The closure of the BBWAA voting is only part of the reason the hall won’t be attracting new members this year. The Hall Veterans Committees typically meet shortly before the annual winter meeting to review candidates whose eligibility for writers’ ballots has expired. The 2020 winter meetings were held practically due to the COVID-19 pandemic, so the era committees did not meet and candidates will not be considered again until the 2021 meeting in December.
Tuesday’s announcement means that for the first time since the Kennedy administration, no new player has received Cooperstown access. From 1958 to 1960 only Zack Wheat (1959) was selected.
The announcement was the ninth time that the BBWAA did not select anyone in the voting process. The last time it was in 2013, when three players were given access through a veterans committee. A record of 14 voters sent blank ballots, surpassing 12 in 2006.
The news doesn’t mean the 2021 induction ceremony, which normally takes place in Cooperstown every summer, will be quiet. As the pandemic forced the 2020 ceremony to be postponed, last year’s quartet of selected people will be honored in July of this year. This group includes the players Derek Jeter, Larry Walker and Ted Simmons, as well as the legendary labor leader Marvin Miller.
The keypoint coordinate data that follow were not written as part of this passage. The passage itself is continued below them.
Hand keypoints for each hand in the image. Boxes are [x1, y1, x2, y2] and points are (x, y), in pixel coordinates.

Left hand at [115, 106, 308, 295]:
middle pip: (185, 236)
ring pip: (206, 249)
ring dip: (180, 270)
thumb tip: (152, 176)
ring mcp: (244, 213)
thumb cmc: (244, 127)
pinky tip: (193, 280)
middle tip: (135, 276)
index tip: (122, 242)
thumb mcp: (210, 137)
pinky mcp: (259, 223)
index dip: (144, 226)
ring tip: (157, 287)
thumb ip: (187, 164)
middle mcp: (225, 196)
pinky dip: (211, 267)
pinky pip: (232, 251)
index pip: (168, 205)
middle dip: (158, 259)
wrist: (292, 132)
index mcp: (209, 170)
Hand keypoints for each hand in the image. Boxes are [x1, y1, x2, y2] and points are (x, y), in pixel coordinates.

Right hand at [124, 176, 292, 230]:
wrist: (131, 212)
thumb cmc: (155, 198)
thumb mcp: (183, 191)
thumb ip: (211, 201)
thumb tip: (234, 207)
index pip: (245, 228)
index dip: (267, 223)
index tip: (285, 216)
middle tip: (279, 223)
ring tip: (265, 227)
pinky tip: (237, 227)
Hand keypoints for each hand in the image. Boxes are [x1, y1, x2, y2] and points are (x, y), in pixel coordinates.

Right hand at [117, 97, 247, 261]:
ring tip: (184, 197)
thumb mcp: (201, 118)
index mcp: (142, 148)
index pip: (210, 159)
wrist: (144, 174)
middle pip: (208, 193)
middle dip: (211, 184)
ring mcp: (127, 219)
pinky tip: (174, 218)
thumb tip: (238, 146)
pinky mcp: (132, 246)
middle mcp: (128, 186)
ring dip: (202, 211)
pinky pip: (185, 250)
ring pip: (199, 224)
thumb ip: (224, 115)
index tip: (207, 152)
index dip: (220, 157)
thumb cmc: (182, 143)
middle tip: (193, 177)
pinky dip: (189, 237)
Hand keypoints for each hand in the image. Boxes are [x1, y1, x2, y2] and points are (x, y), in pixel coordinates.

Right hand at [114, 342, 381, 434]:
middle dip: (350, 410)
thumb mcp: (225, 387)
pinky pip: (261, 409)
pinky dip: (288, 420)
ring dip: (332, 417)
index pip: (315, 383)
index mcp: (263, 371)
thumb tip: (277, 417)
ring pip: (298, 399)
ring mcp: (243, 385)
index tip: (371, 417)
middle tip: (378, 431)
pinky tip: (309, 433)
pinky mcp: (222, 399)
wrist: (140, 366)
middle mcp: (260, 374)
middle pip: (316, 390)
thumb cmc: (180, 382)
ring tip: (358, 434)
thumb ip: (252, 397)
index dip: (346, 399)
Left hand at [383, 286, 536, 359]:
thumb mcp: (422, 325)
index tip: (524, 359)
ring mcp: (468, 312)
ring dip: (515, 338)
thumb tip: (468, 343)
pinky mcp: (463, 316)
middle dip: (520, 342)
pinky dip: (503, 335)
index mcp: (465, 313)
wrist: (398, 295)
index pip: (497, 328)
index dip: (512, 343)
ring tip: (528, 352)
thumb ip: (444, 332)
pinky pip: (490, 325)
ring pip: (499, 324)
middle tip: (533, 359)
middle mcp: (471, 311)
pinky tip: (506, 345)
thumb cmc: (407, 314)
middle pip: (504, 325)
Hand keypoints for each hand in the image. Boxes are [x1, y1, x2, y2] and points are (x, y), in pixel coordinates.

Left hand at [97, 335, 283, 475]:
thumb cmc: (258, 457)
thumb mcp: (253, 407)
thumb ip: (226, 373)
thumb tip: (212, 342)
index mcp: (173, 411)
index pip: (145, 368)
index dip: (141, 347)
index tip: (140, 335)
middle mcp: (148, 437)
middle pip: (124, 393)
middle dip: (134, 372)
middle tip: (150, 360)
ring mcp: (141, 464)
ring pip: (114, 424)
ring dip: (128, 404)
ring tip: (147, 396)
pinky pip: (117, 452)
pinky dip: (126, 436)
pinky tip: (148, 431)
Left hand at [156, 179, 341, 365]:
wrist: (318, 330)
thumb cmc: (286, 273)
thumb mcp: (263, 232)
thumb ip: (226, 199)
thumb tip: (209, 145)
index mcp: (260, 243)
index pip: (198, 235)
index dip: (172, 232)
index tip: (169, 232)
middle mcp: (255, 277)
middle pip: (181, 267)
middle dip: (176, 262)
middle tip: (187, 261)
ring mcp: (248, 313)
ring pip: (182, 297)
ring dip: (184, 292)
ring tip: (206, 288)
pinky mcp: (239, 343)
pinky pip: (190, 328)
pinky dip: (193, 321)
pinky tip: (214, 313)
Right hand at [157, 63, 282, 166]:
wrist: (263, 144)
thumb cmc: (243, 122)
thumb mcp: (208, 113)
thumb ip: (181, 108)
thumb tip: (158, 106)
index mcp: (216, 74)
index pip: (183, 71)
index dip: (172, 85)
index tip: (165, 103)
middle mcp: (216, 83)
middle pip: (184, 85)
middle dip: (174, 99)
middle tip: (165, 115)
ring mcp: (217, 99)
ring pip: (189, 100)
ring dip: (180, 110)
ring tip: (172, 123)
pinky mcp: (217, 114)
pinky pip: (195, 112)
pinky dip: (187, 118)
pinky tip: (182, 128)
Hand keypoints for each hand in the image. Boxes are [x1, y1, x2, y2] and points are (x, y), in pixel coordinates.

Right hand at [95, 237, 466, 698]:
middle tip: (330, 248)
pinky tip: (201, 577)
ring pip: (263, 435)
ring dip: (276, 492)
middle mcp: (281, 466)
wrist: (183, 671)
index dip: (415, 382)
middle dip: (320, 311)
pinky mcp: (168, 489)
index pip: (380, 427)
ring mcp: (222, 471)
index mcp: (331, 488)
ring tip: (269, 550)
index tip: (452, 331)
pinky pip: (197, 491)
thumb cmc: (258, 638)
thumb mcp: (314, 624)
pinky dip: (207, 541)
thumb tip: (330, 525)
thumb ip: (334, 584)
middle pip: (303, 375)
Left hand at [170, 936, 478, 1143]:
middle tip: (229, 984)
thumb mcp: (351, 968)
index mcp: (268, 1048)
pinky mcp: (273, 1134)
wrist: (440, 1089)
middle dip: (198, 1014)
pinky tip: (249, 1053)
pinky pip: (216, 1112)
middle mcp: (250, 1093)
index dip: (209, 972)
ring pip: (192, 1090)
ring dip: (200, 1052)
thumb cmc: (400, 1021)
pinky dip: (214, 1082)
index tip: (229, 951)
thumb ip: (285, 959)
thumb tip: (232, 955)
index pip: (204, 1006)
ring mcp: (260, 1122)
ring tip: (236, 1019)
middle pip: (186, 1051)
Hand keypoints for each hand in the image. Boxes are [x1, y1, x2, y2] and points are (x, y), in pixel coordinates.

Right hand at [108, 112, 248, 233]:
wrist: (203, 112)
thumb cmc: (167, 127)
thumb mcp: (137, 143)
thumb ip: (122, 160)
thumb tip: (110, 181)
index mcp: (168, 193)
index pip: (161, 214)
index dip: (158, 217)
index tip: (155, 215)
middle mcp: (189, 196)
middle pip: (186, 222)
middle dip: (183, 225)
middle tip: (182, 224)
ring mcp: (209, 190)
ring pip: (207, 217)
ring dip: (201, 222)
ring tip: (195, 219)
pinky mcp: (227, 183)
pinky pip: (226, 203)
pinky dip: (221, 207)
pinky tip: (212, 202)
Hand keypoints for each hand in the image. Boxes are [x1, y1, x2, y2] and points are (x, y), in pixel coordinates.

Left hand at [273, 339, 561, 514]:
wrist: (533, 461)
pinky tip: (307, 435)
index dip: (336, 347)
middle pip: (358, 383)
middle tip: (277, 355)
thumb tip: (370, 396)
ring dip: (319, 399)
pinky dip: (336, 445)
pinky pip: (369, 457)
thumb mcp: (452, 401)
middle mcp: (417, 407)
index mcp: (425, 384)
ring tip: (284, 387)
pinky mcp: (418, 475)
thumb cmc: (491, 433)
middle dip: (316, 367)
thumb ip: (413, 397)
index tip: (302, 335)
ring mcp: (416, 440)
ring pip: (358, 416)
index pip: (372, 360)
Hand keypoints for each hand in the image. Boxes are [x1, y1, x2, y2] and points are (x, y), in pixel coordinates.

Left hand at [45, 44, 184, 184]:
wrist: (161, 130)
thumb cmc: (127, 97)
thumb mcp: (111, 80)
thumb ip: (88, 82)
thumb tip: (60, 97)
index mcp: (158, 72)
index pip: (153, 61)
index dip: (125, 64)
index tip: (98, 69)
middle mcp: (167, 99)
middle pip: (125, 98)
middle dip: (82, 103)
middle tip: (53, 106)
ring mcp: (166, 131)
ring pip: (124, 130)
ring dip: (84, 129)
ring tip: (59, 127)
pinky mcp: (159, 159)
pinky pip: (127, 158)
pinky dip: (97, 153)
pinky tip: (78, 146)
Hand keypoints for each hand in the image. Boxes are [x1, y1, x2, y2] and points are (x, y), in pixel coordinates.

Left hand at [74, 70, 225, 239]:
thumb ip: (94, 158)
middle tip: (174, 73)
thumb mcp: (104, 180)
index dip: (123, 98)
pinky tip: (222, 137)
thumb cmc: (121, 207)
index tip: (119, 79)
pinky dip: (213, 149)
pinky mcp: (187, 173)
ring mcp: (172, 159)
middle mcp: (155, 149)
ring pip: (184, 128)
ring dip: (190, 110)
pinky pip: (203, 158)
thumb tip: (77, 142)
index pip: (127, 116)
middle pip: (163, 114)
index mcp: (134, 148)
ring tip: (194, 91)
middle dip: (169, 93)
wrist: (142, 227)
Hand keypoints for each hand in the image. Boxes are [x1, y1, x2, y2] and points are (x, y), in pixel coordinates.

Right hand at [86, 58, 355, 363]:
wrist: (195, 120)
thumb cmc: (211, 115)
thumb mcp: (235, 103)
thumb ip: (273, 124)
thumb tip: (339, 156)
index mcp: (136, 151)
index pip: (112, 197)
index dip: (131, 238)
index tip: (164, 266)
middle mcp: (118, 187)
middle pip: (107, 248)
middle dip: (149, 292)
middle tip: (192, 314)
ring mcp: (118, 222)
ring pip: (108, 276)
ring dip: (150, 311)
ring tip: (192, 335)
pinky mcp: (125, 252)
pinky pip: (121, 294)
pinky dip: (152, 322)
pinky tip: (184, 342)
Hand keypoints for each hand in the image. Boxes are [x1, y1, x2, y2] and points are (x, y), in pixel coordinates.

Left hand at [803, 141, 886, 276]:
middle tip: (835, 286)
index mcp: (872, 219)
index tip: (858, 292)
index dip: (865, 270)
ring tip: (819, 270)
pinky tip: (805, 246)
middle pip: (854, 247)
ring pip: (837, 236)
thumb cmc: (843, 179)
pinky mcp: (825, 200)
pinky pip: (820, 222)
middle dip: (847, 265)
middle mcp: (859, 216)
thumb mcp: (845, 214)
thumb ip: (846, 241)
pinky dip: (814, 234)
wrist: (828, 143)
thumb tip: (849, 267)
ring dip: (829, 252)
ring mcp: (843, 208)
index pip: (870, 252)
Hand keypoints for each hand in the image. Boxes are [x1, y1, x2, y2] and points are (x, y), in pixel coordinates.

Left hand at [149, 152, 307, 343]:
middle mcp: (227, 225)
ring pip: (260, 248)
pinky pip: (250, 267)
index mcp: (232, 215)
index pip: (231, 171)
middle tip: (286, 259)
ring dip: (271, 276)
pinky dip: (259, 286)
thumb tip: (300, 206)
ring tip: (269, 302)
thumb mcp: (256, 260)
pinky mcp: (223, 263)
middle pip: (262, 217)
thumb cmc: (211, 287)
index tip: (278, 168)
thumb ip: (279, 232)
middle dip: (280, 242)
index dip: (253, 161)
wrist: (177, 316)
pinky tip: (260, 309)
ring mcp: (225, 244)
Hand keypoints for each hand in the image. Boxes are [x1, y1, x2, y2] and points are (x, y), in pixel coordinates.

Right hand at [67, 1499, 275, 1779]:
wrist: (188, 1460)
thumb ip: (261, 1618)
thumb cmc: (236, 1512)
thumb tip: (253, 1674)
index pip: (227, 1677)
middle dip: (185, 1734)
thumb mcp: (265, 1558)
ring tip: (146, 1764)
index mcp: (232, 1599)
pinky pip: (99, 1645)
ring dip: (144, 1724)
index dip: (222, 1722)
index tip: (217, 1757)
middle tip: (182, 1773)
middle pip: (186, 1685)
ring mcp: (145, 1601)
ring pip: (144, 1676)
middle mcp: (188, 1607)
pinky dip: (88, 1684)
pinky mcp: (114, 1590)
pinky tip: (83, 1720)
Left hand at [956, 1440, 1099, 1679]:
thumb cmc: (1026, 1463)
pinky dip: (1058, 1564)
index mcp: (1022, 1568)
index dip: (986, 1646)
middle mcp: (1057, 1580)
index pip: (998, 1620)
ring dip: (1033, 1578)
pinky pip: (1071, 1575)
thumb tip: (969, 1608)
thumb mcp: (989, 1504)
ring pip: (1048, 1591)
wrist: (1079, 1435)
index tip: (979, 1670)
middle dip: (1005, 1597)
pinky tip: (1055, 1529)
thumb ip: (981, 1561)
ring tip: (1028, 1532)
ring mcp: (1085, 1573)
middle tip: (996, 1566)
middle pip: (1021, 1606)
One of the biggest winners in this year’s vote was long-time third baseman Scott Rolen, whose share rose from 35.3% to 52.9% in his fourth year of election. Among the first-time voters, pitcher Mark Bührle (11%) was the best voter. The only other first-time candidates who hit the 5% threshold to stay on the ballot next year were Torii Hunter (9.5%) and Tim Hudson (5.2).
Next year’s pick will include sluggers Alex Rodriguez and David Ortiz, Philadelphia Phillies stars Jimmy Rollins and Ryan Howard, switch-hitting Mark Teixeira, and two-time Cy Young Award winner Tim Lincecum.
Information from The Associated Press was used in this report.